At the little white church, some of the graves are just a few feet from the edge of the original building. Others are marked by simply a rock painted white.

"You can see these are pieces of stone that have been painted, but there's no names or anything on them so we have no idea," Mallard said. "We just know there's somebody buried there."

And while the church has only owned the property for about six months, Mallard already has a personal connection to the cemetery.

Just two days after the church closed on the building, Mallard's youngest daughter died. She was buried two days later, the first of the new church to mingle with the old.

"We closed on this property on the last Monday of June of this year, and then two days later my youngest daughter died very unexpectedly," Mallard said. "She was 35 and just dropped dead one night. She was the first person buried in this cemetery after we took it over; she's buried right down the way over there."

Mallard said the congregation would like to know more about the families in the cemetery.

"Our intention is to maintain the historicality of the cemetery," he said. "We have a lot of area down there where we can add, and as time goes on we expect to do that. But our intention is to maintain, as much as possible, the old part of the cemetery."

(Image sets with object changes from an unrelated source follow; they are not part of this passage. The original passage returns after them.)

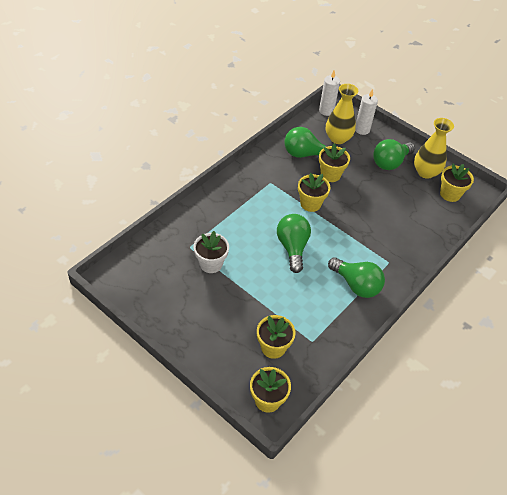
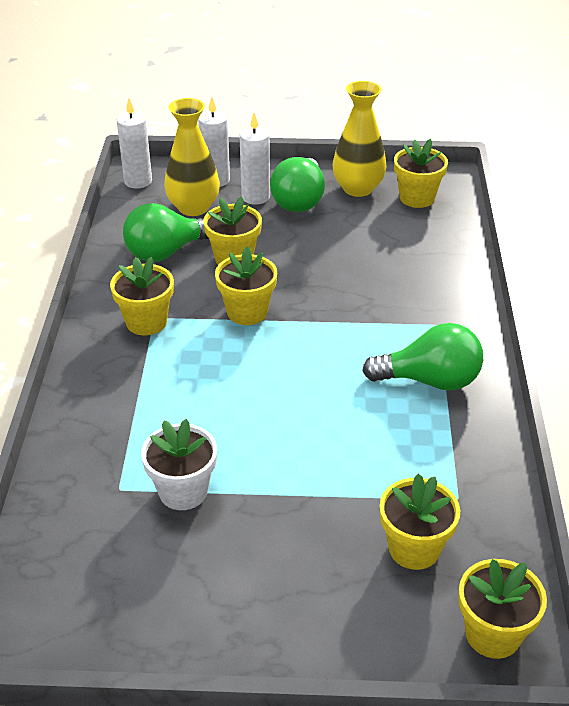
camera: 35 degrees left, 10 degrees down
green light bulb [277,214,311,273] -> none
none -> yellow flower pot [110,257,174,335]
none -> white candle [239,113,270,205]

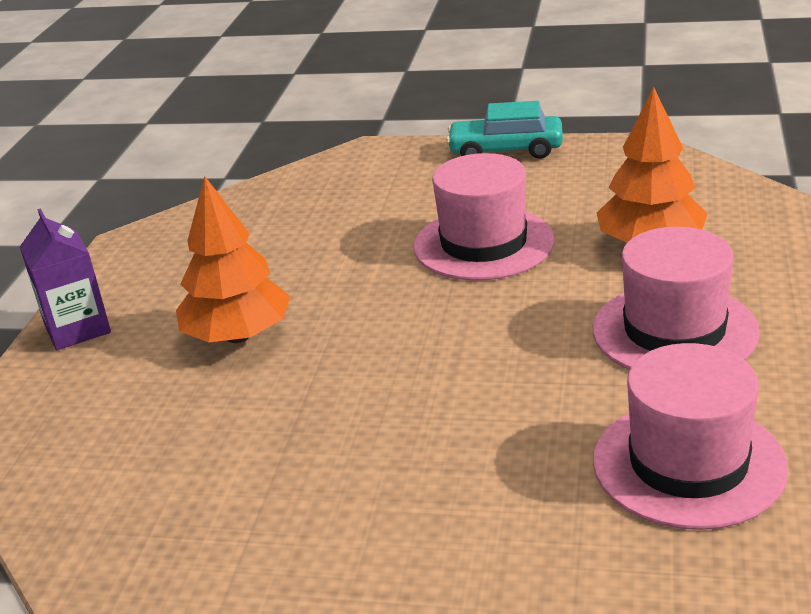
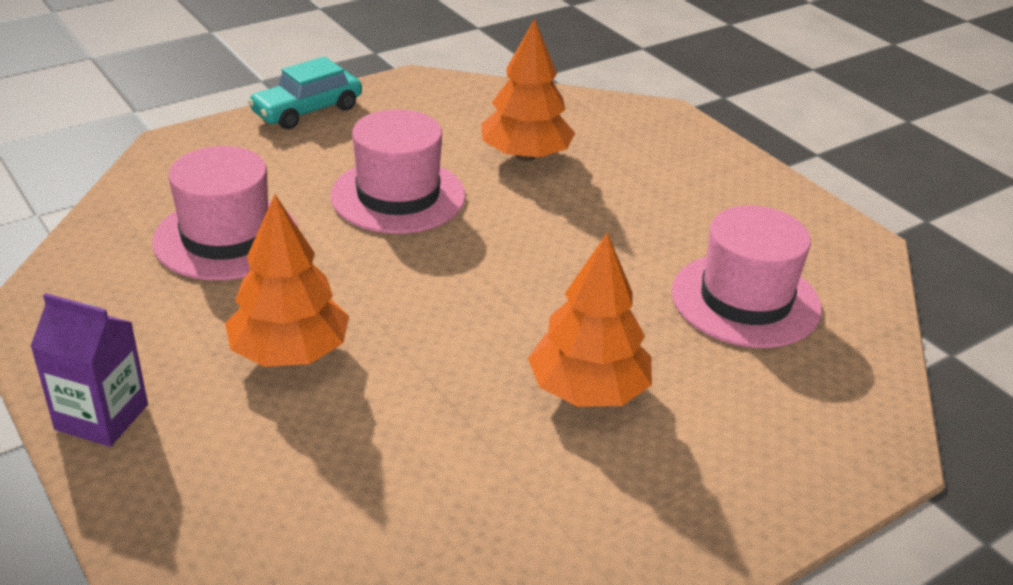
camera: 50 degrees left, 5 degrees up
pink hat [593,227,760,370] -> pink hat moved to [152,146,298,280]
none -> orange tree [528,232,652,407]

Mallard said he welcomes anyone with family members buried in the former Pleasant Grove Methodist Church's cemetery to come forward, and while the church does take care of mowing the grass in the summer, families may feel free to maintain the individual grave sites, he said.

But the marble pieces in the cemetery aren't the only stones with a storied past at the church's property.

On the other side of the church is the parish hall, built around a few 3-inch slabs of Jasper marble that have served as a meeting table for generations.

Grier said the table was originally made of plywood and supported on cinder blocks. But more then 30 years ago the Methodist church purchased the marble slabs and used those as the gathering place instead.

Eventually, walls were added to the roof and later more weather-resistant windows. The carpet was cut in pieces to install around the concrete blocks.

"At first ... it was out in the open," she said. "They just purchased this for the picnic table. ... I don't know how they put them on there."